Revenons au disque, sa texture particulière, son atmosphère : " Ce disque s'est fait dans une ambiance joyeuse malgré l'angoisse, la sensation de tunnel. Mais la joie était là, comme quand les choses prennent forme là, sous tes yeux... Avec des moments très forts entre musiciens, une espèce d'éblouissement. La musique cesse alors d'être décourageante parce que soudain on en comprend le sens. "

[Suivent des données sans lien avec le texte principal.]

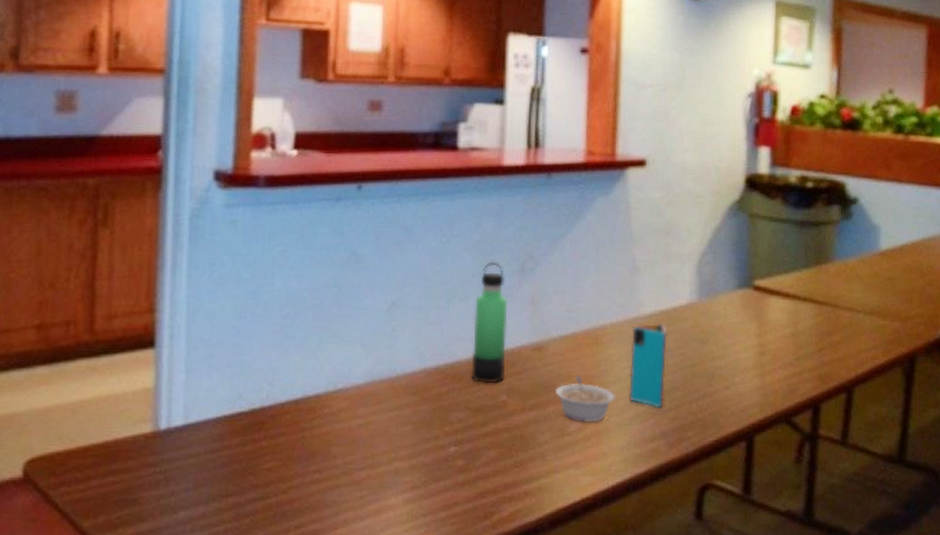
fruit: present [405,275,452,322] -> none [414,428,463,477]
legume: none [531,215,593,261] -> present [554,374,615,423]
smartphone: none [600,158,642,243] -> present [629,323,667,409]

Météor Show fait voler en éclats toutes les idées reçues quant aux cloisonnements systématiques dans lesquels on voudrait enfermer la musique : " Il est des formes musicales dominantes dans l'industrie du disque. La répétition des mêmes sonorités entretient la fausse idée que rien ne bouge et qu'on ne peut rien changer. Tout le monde cède au charme de la mélodie. J'ai acquis le principe de restriction minimaliste pour rechercher le point le plus stable, faire des ellipses, réduire, suggérer des possibilités mélodiques plutôt que d'en imposer, même si cela implique de ne pas aller jusqu'au bout. " Laisser en suspens une note, un phrasé, rétablir les connexions musicales, expérimenter des assemblages même si au départ il y a une histoire de la musique commune et partagée : " J'aime quand les musiques renforcent la propre histoire de la musique." Place à la relecture de " classiques ", de morceaux passés à la postérité qui ont leur propre vécu comme Play with Fire, des Stones, Mooshiner, de Dylan, ou Hey Baby, de Hendrix. La reprise " pour renouer autrement les fils de cette longue histoire ". Qui n'est pas un éternel recommencement, mais Burger sait pertinemment que sans les Stones, Hendrix, Coltrane ou Parker, la musique n'aurait pas la même saveur.